Code-review feedback:
- Dummy hash for user-enumeration-defense timing was 63 chars (bcrypt strings
are 60 chars). Worked by accident because bcrypt 5.x is lenient about
trailing chars; a future tightening would silently regress the timing
defense. Replaced with a real pre-computed bcrypt hash.
- last_login_at UPDATE now logs errors instead of silently swallowing them,
matching the pattern in requireAuth for api_tokens.last_used_at.
- Removed dead import of comparePassword from auth.test.js.
Code-review feedback: startsWith('/cluster') was a prefix match that exposed
destructive operator endpoints (POST /containers/:id/restart, DELETE /:id,
GET /devices/blackmagic/*) unauthenticated. Only POST /heartbeat is genuine
node-agent traffic; everything else in cluster.js is operator/UI surface
that should go through requireAuth. Long-term: issue node-agent a bound
api_token and drop the carve-out entirely.
Code-review feedback:
- Hard-fail boot when AUTH_ENABLED=true and SESSION_SECRET is unset, so
express-session can't silently use an in-memory random secret that
invalidates sessions on restart and breaks multi-node clusters.
- CORS rejection now returns cb(null, false) instead of cb(new Error)
so misconfigured origins surface as clean CORS errors in the browser
instead of HTTP 500s. Log a warn line for operator visibility.
- pruneSessionInterval units comment.
Code-review feedback: writing last_seen_at = now before loadUser() lets
the stamp persist if the lookup throws (resave:false still writes when
modified), extending the idle window without confirming the user exists.

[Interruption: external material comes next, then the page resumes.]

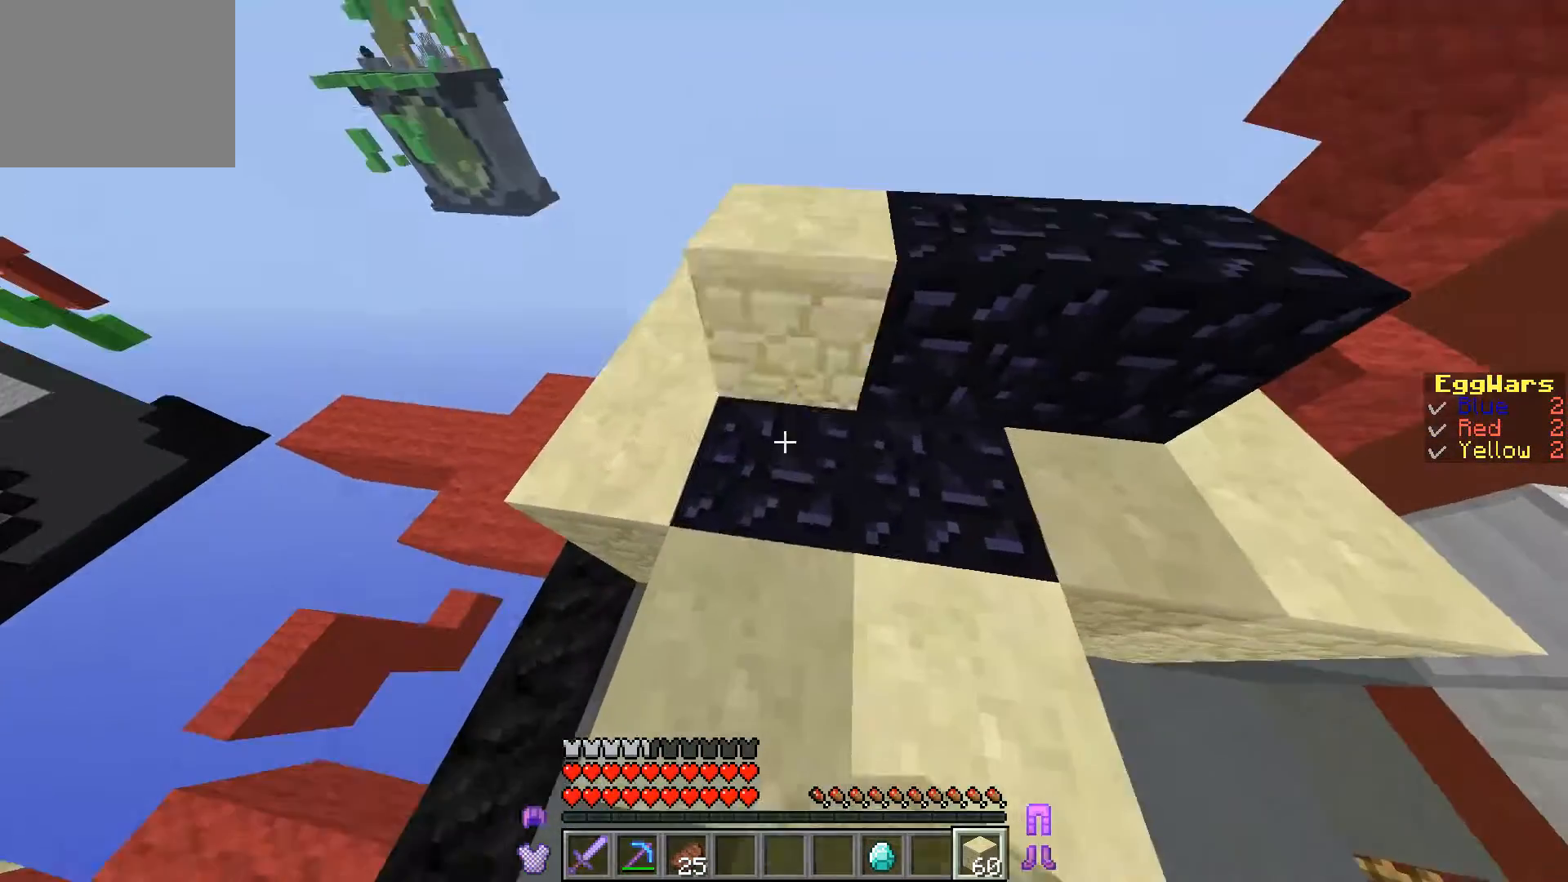
{"keys": ["d", "w"], "events": [[33, "s", "down"], [133, "d", "down"], [233, "s", "up"], [400, "w", "down"]]}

Also clarify DEV_USER_ID is a specific placeholder, not a generic sentinel.
Code-review feedback: ON CONFLICT (id) only catches id collisions; a pre-existing
'dev' username would trigger a unique_violation on the username index and roll
back the migration, hard-failing the mam-api boot. Switch to bare ON CONFLICT
DO NOTHING so any unique conflict is no-op-safe.